Длинный Шлойме потирает по привычке одну руку о другую, подходит к Мордехаю, уставляет на него смеющиеся глаза и обмерзшую бороду и принимается щекотать его под мышками, легонько подталкивать и тянуть туда-сюда за руки, приговаривая со смехом:
— Как поживаешь, Моткеле, Моткеле?..
Мордехай пытается увильнуть, хватая старика за холодные, дрожащие, но сильные руки, и устало отвечает:
— Экий здоровый, как дуб! Чем больше стареет, тем больше у него силы!
Улыбка исчезет с губ Длинного Шлойме, и он отстает от Мордехая.
— А эти котомки — чьи?
— Реб Нисона. Он тоже здесь. Верно, сейчас придет.

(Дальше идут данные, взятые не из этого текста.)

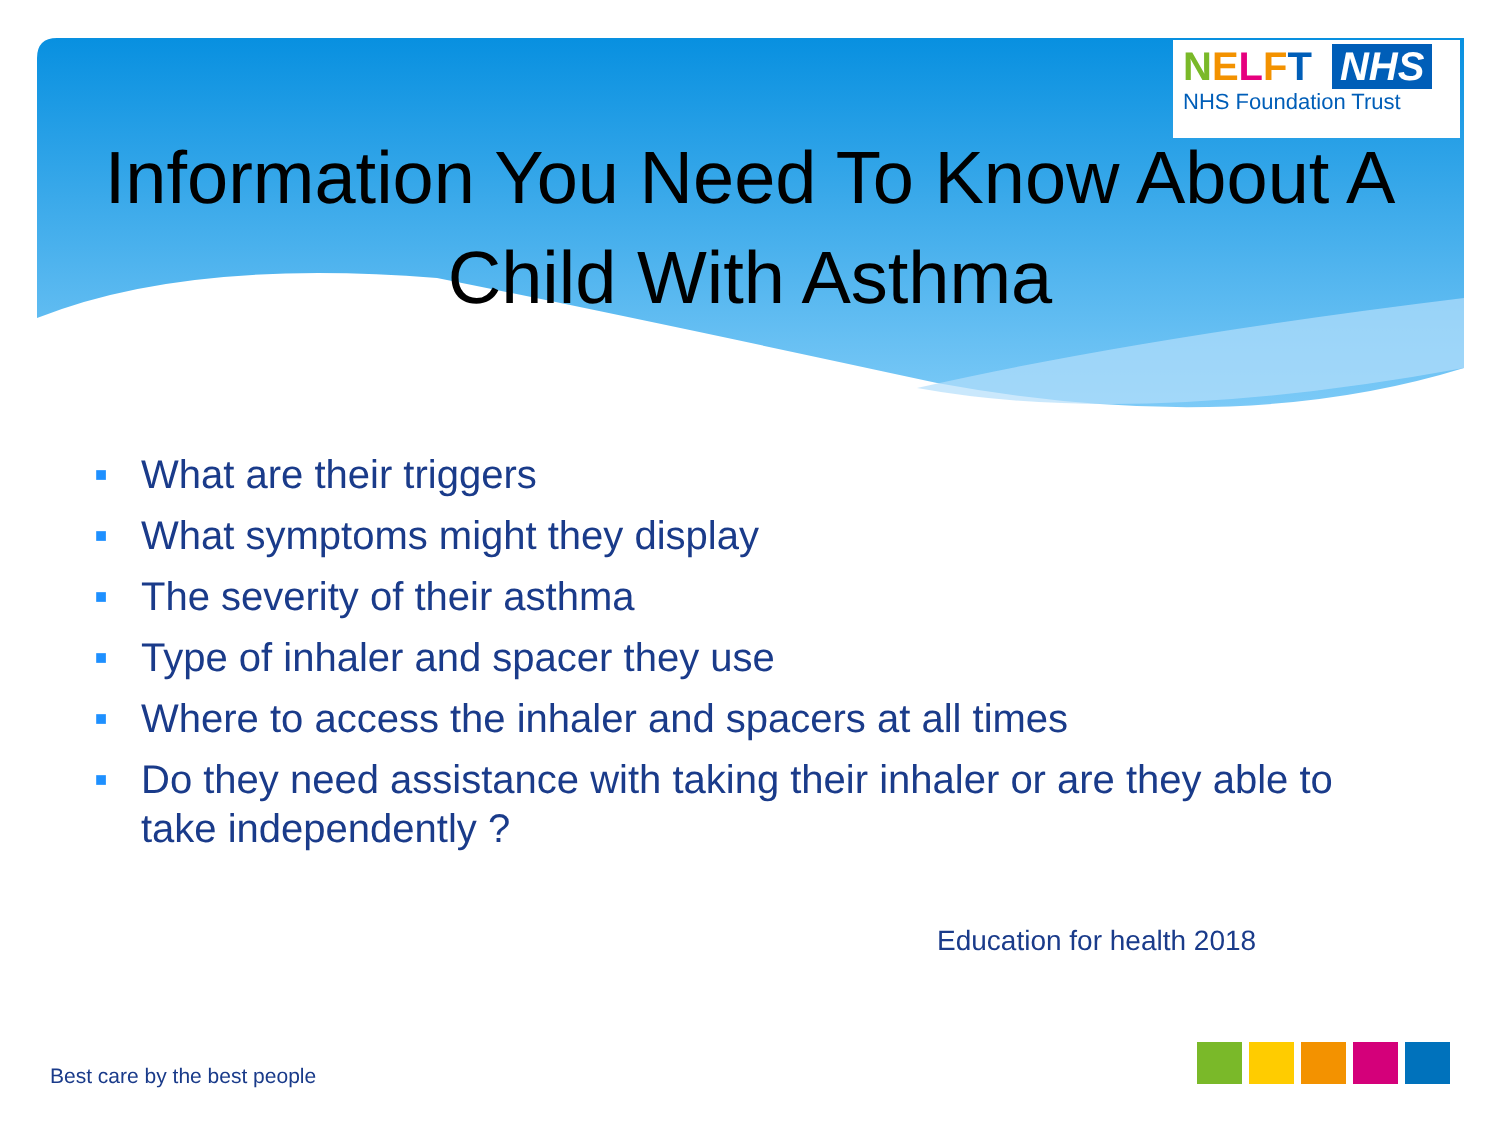NELFT NHS
NHS Foundation Trust
Information You Need To Know About A
Child With Asthma
■ What are their triggers
■ What symptoms might they display
■ The severity of their asthma
■ Type of inhaler and spacer they use
■ Where to access the inhaler and spacers at all times
■ Do they need assistance with taking their inhaler or are they able to take independently ?
Education for health 2018
Best care by the best people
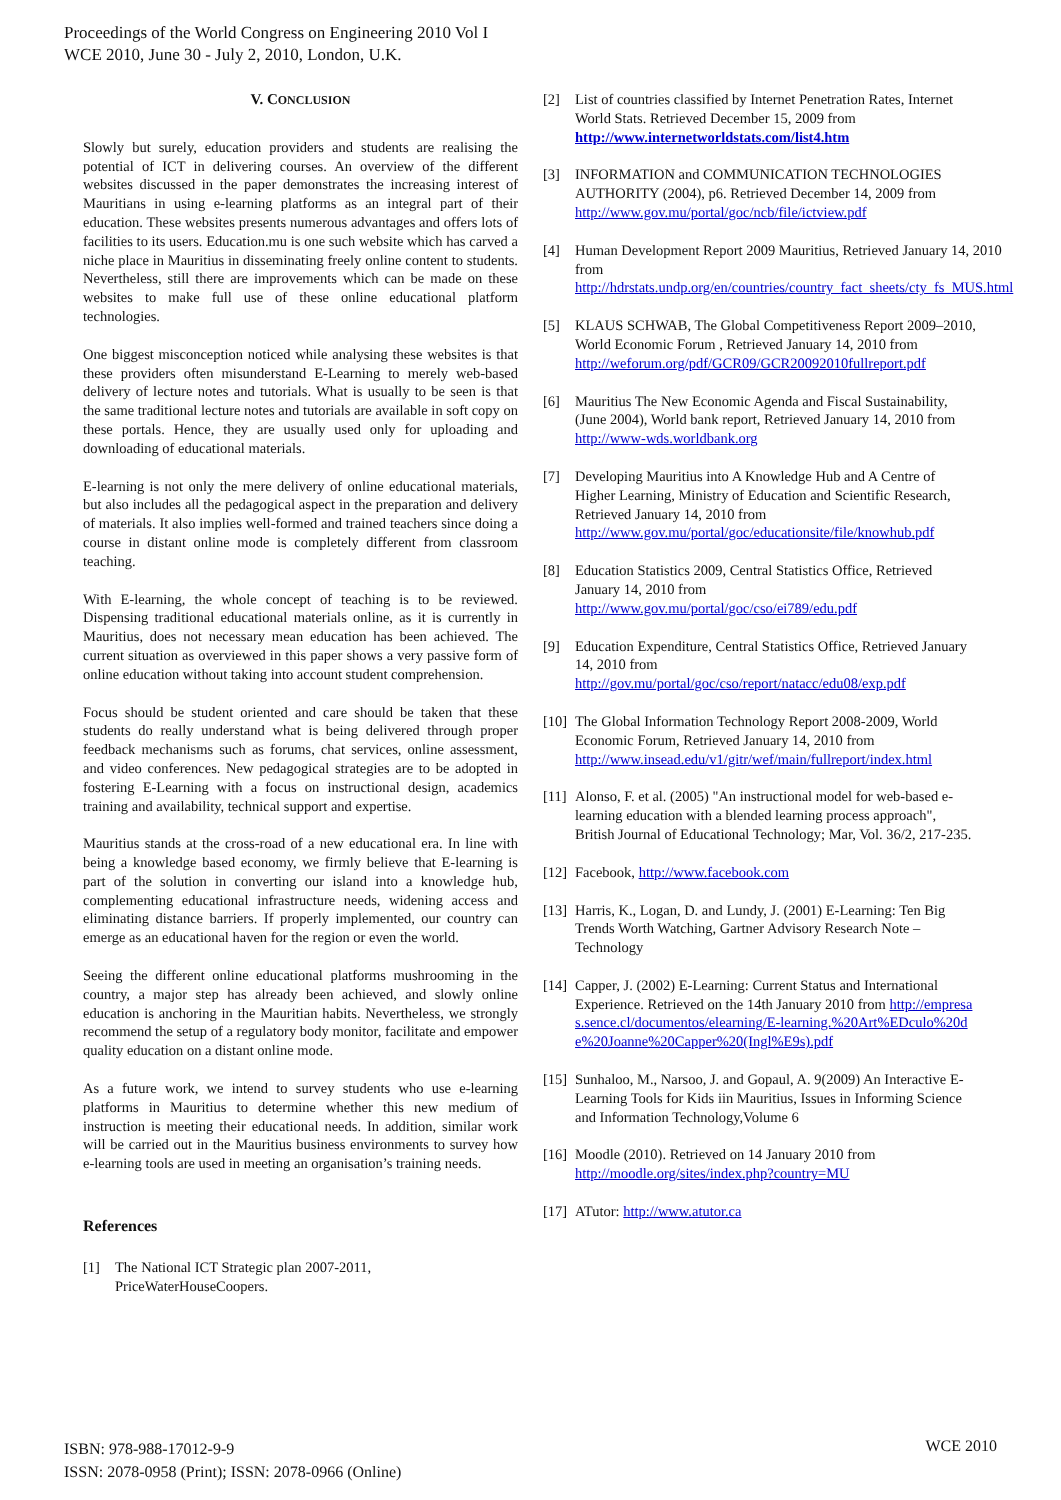Proceedings of the World Congress on Engineering 2010 Vol I
WCE 2010, June 30 - July 2, 2010, London, U.K.
V. CONCLUSION
Slowly but surely, education providers and students are realising the potential of ICT in delivering courses. An overview of the different websites discussed in the paper demonstrates the increasing interest of Mauritians in using e-learning platforms as an integral part of their education. These websites presents numerous advantages and offers lots of facilities to its users. Education.mu is one such website which has carved a niche place in Mauritius in disseminating freely online content to students. Nevertheless, still there are improvements which can be made on these websites to make full use of these online educational platform technologies.
One biggest misconception noticed while analysing these websites is that these providers often misunderstand E-Learning to merely web-based delivery of lecture notes and tutorials. What is usually to be seen is that the same traditional lecture notes and tutorials are available in soft copy on these portals. Hence, they are usually used only for uploading and downloading of educational materials.
E-learning is not only the mere delivery of online educational materials, but also includes all the pedagogical aspect in the preparation and delivery of materials. It also implies well-formed and trained teachers since doing a course in distant online mode is completely different from classroom teaching.
With E-learning, the whole concept of teaching is to be reviewed. Dispensing traditional educational materials online, as it is currently in Mauritius, does not necessary mean education has been achieved. The current situation as overviewed in this paper shows a very passive form of online education without taking into account student comprehension.
Focus should be student oriented and care should be taken that these students do really understand what is being delivered through proper feedback mechanisms such as forums, chat services, online assessment, and video conferences. New pedagogical strategies are to be adopted in fostering E-Learning with a focus on instructional design, academics training and availability, technical support and expertise.
Mauritius stands at the cross-road of a new educational era. In line with being a knowledge based economy, we firmly believe that E-learning is part of the solution in converting our island into a knowledge hub, complementing educational infrastructure needs, widening access and eliminating distance barriers. If properly implemented, our country can emerge as an educational haven for the region or even the world.
Seeing the different online educational platforms mushrooming in the country, a major step has already been achieved, and slowly online education is anchoring in the Mauritian habits. Nevertheless, we strongly recommend the setup of a regulatory body monitor, facilitate and empower quality education on a distant online mode.
As a future work, we intend to survey students who use e-learning platforms in Mauritius to determine whether this new medium of instruction is meeting their educational needs. In addition, similar work will be carried out in the Mauritius business environments to survey how e-learning tools are used in meeting an organisation’s training needs.
References
[1] The National ICT Strategic plan 2007-2011, PriceWaterHouseCoopers.
[2] List of countries classified by Internet Penetration Rates, Internet World Stats. Retrieved December 15, 2009 from http://www.internetworldstats.com/list4.htm
[3] INFORMATION and COMMUNICATION TECHNOLOGIES AUTHORITY (2004), p6. Retrieved December 14, 2009 from http://www.gov.mu/portal/goc/ncb/file/ictview.pdf
[4] Human Development Report 2009 Mauritius, Retrieved January 14, 2010 from http://hdrstats.undp.org/en/countries/country_fact_sheets/cty_fs_MUS.html
[5] KLAUS SCHWAB, The Global Competitiveness Report 2009–2010, World Economic Forum , Retrieved January 14, 2010 from http://weforum.org/pdf/GCR09/GCR20092010fullreport.pdf
[6] Mauritius The New Economic Agenda and Fiscal Sustainability, (June 2004), World bank report, Retrieved January 14, 2010 from http://www-wds.worldbank.org
[7] Developing Mauritius into A Knowledge Hub and A Centre of Higher Learning, Ministry of Education and Scientific Research, Retrieved January 14, 2010 from http://www.gov.mu/portal/goc/educationsite/file/knowhub.pdf
[8] Education Statistics 2009, Central Statistics Office, Retrieved January 14, 2010 from http://www.gov.mu/portal/goc/cso/ei789/edu.pdf
[9] Education Expenditure, Central Statistics Office, Retrieved January 14, 2010 from http://gov.mu/portal/goc/cso/report/natacc/edu08/exp.pdf
[10] The Global Information Technology Report 2008-2009, World Economic Forum, Retrieved January 14, 2010 from http://www.insead.edu/v1/gitr/wef/main/fullreport/index.html
[11] Alonso, F. et al. (2005) "An instructional model for web-based e-learning education with a blended learning process approach", British Journal of Educational Technology; Mar, Vol. 36/2, 217-235.
[12] Facebook, http://www.facebook.com
[13] Harris, K., Logan, D. and Lundy, J. (2001) E-Learning: Ten Big Trends Worth Watching, Gartner Advisory Research Note – Technology
[14] Capper, J. (2002) E-Learning: Current Status and International Experience. Retrieved on the 14th January 2010 from http://empresas.sence.cl/documentos/elearning/E-learning.%20Art%EDculo%20de%20Joanne%20Capper%20(Ingl%E9s).pdf
[15] Sunhaloo, M., Narsoo, J. and Gopaul, A. 9(2009) An Interactive E-Learning Tools for Kids iin Mauritius, Issues in Informing Science and Information Technology,Volume 6
[16] Moodle (2010). Retrieved on 14 January 2010 from http://moodle.org/sites/index.php?country=MU
[17] ATutor: http://www.atutor.ca
ISBN: 978-988-17012-9-9
ISSN: 2078-0958 (Print); ISSN: 2078-0966 (Online)
WCE 2010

На улице свежий иней покрыл плетень, тянущийся от дома Мордехая до соседней хаты Трихмана. На колья плетня нанизаны опрокинутые горшки. Направо, над трубами, поднимаются, клубясь, синие столбы дыма, запах его разносится вдаль. Они четко вырисовываются на южном краю неба, краснеющего в холодном свете заходящего солнца; налево, за плетнем, тянутся до северного, мраком окутанного горизонта опустевшие огороды, а за ними — покрытые ровной и гладкой пеленой чистого синеватого снега поля; одинокие клочки прошлогодней травы сиротливо торчат из нее, и волнами перекатывается по гладкой поверхности снежная крупа, гонимая завывающим ветром, — скользит, рассыпается, сбивается в кучи и сглаживает маленькие ямки — следы волков, разгуливающих тут по ночам. На северо-восточной стороне виднеется пустынная дорога, идущая в Дубровну, с вереницей высоких, заиндевевших тополей и гудящими телеграфными столбами. Снег вокруг по-вечернему голубеет, там и сям петляют припорошенные борозды от саней, стены домов трещат от мороза, воробьи еле слышно копошатся под стрехой. Шаги скрипят, мороз щиплет уши и щеки, ест глаза и опушает ресницы инеем, а ноздри будто затягивает паутиной.